I admit, it’s only a 5-per-cent bloke’s perspective, but as I’ve been moved to suggest before, it’s not easy being a bloke in the 21st century. Ask any bloke – he’ll gladly give you his 5 per cent’s worth.
Be all that as it may, it is indeed, very close to spring. Long-range forecasters are telling us that the next month or so is likely to be exceptionally mild, and Mother Nature is also giving broad hints that such may definitely be the case. On National Radio I recently heard the plea for listeners to phone in or txt or twitter (how gloriously appropriate) details of soundings of shining cuckoo calls anywhere round the country, also sure harbingers of spring. What a good idea.

It hasn’t really been a dreary winter, at least not here in the Waikato. We’ve had a few frosts, there’s been some rain, and a wind-storm or two has made a mess of trees here and there. But in fact, the Waikato seems to be a remarkably calm, safe, unbattered location compared with a number of other places in this country. There was a mild dusting of snow on Pirongia the other day, but it was cause only of curiosity, no alarm to any degree.

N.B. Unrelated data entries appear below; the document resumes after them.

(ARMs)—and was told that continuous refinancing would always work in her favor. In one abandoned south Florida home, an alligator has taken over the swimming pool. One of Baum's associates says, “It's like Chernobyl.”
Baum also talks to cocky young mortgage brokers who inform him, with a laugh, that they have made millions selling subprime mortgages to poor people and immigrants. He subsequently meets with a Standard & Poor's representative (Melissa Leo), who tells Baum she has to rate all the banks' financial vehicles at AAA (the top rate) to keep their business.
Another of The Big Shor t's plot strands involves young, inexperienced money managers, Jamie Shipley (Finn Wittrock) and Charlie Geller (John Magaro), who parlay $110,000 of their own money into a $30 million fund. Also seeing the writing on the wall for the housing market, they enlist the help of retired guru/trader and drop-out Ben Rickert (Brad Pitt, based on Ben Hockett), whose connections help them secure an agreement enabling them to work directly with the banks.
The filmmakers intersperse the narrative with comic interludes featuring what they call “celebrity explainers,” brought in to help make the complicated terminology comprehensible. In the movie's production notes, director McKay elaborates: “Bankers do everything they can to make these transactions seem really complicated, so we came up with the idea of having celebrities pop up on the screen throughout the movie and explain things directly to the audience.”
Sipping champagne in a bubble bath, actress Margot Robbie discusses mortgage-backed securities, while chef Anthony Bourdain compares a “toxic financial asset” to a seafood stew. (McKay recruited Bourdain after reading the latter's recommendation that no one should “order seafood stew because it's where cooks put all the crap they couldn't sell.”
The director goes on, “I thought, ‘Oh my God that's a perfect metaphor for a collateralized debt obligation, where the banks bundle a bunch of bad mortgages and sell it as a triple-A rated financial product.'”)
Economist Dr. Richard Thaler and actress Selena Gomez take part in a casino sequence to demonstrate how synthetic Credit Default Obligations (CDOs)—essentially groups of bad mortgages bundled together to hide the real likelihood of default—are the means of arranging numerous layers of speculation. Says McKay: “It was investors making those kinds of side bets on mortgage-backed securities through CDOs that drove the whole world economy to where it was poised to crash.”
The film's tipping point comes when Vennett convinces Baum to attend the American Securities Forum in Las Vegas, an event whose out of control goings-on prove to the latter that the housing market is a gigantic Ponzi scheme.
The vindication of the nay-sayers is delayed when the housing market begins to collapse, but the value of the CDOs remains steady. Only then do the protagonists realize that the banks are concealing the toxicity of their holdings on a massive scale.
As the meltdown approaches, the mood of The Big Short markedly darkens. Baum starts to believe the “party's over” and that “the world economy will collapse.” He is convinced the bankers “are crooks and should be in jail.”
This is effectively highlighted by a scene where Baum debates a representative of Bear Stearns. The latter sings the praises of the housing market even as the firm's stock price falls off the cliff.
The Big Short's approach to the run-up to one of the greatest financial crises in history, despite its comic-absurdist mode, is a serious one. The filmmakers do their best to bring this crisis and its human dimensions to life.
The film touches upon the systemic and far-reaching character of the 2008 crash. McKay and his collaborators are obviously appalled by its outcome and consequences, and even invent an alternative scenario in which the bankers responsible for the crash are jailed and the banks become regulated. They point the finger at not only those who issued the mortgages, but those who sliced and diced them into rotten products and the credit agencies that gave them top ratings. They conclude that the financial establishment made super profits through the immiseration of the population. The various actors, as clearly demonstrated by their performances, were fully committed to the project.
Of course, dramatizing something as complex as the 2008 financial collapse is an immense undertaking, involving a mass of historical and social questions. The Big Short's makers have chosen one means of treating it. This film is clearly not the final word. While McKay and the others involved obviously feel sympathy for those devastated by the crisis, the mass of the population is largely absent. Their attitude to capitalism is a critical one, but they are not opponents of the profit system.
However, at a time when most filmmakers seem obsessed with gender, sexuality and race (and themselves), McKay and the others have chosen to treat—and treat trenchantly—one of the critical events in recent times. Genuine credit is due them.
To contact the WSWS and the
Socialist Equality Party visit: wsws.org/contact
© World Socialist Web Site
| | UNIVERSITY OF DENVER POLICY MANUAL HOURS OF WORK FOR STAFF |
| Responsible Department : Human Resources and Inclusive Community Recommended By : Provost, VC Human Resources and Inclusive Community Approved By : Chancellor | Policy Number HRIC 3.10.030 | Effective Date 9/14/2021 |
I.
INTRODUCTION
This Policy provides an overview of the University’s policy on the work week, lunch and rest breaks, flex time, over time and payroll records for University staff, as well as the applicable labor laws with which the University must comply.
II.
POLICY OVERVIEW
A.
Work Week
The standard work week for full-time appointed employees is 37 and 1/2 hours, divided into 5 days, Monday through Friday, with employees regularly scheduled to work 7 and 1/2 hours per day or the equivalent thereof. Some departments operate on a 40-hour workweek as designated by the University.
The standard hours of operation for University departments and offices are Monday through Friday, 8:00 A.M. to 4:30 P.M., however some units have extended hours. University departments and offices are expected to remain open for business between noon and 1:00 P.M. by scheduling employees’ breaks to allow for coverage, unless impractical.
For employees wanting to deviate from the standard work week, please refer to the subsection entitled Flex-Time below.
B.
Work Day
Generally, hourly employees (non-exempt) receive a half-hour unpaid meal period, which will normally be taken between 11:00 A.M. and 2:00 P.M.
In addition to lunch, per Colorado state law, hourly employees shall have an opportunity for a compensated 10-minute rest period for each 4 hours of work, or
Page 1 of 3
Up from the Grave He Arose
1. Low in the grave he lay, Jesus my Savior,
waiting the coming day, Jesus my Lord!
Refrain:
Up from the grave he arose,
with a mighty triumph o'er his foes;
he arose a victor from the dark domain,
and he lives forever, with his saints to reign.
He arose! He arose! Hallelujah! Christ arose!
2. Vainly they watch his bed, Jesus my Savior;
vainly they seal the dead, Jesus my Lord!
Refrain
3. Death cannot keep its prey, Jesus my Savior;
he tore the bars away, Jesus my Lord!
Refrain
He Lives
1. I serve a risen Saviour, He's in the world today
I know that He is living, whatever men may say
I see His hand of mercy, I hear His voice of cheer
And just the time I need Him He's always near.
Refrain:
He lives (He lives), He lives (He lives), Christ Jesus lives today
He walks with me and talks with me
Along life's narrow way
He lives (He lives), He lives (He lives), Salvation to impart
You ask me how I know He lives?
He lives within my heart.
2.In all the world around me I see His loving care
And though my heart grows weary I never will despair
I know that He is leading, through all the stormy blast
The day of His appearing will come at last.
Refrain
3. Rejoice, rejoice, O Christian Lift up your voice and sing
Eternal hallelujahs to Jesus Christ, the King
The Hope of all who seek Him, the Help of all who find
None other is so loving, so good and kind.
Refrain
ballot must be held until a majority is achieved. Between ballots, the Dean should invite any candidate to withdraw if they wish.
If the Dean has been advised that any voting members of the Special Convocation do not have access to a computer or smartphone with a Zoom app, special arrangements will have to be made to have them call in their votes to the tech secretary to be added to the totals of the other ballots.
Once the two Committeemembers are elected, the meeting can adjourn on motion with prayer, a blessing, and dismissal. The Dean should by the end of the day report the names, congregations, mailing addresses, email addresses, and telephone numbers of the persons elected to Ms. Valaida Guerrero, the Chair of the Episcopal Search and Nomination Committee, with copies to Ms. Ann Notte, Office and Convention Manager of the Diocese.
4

By comparison, Northland has had a thrashing with gales and floods; the Coromandel has been drenched with wrecking-ball floods; Taranaki, Whanganui and southern parts of the North Island have had a drubbing; areas of the South Island have had snow and wet and wind in unpleasant abundance.

But somehow all the seasons are sort of different. It seems we get hundred-year floods every two or three years; we get gales that uproot trees which have resolutely stood for most of a century but have had the ground around their roots softened and loosened by so much recent rain; winters are either feeble or excessively severe; springs are rich and warm and effusive in their lush growth; summers dribble in rather pathetically and then, unannounced, turn off the taps and shrivel the world to straw and dust and parched haze; autumns have become something of a favourite of mine – usually warm and dry with long afternoons ideal for bunny-hunting, and great smothers of magnificent colour on the liquidambars and poplars, elms and ginkgos.

I have no idea where it’s all heading, but I’m not inclined to worry about any of it very much. After all, there’s not a lot I can do about it anyway. And in spite of the dour possibilities of what may or may not happen in the future, spring is coming yet again and there’s a bundle of new life ready to surge out into the wide world, all of it full of hope and wonder and considerable innocence. That’s been happening in this little speck of a nation at the bottom of the world for a good 20 million years or more, and a great deal of what has been created here continues to survive.

I don’t think it’s likely that everything will suddenly quit during my lifetime. So I’m going to really enjoy the coming spring.